Republican Evangelical Support Has Peaked: Analyst

Key West, USA - Presumptive Republican presidential nominee John McCain will almost certainly garner less of the evangelical vote in November than the almost 80 percent that President George W. Bush took in 2004, a former top Bush aide said on Monday.

Michael Gerson, a former Bush speechwriter and adviser who is now with the Council on Foreign Relations, predicted at a conference on religion and politics in Key West, Florida, that Bush's 2004 totals among this key voting bloc won't be matched by the Republican Party for a long time.

He pointed among other factors to "a candidate like John McCain who doesn't have a specifically religious appeal."

By contrast he noted that Democratic presidential candidates Sens.

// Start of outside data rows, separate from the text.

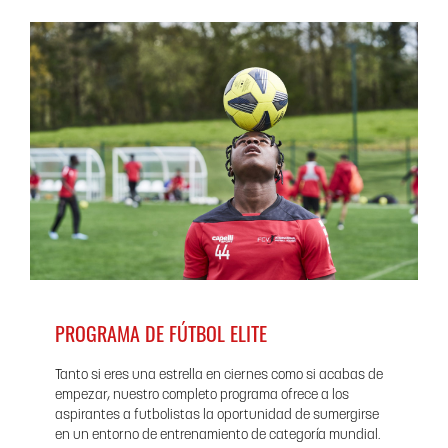
PROGRAMA DE FÚTBOL ELITE
Tanto si eres una estrella en ciernes como si acabas de
empezar, nuestro completo programa ofrece a los
aspirantes a futbolistas la oportunidad de sumergirse
en un entorno de entrenamiento de categoría mundial.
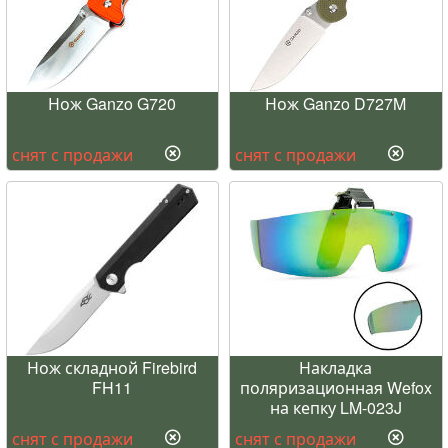
Нож Ganzo G720
Нож Ganzo D727M
снят с продажи
снят с продажи
Нож складной Firebird
Накладка
FH11
поляризационная Wefox
на кепку LM-023J
снят с продажи
снят с продажи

Hillary Clinton and Barack Obama were both more comfortable talking about their faith than McCain, who was raised in a mainline Episcopal tradition but who now attends a Baptist Church in Phoenix.

Gerson also noted that "evangelicals experience the same kind of economic concerns" as other Americans as the pain from a housing and credit crisis spreads.

Bush had the support of 78 percent of the white evangelical Protestants who cast ballots in the 2004 election by some estimates and about one in four U.S. adults count themselves as evangelical.

"2004 was really a high point for evangelical enthusiasm and support for George W. Bush ... I think that in some ways that was an artificial high," he told Reuters on the sidelines of the conference, organized by the Pew Forum on Religion & Public Life.

While the party will still win the lion's share of the evangelical vote in the November election, "I don't think that Republicans going forward are likely to equal (Bush's) share of the evangelical vote," said Gerson, a leading evangelical intellectual who is also a columnist with the Washington Post.

The evangelical movement has been broadening its agenda beyond the hot-button social issues of abortion and gay marriage that defined much of its public face in the past and which were used to get out the vote for the Republican Party.

But Gerson said that the Democratic Party's in-roads with evangelicals which were opened to an extent by this widening agenda remained constrained by the party's support for abortion rights -- the issue which remained the litmus test for many evangelical voters including younger ones.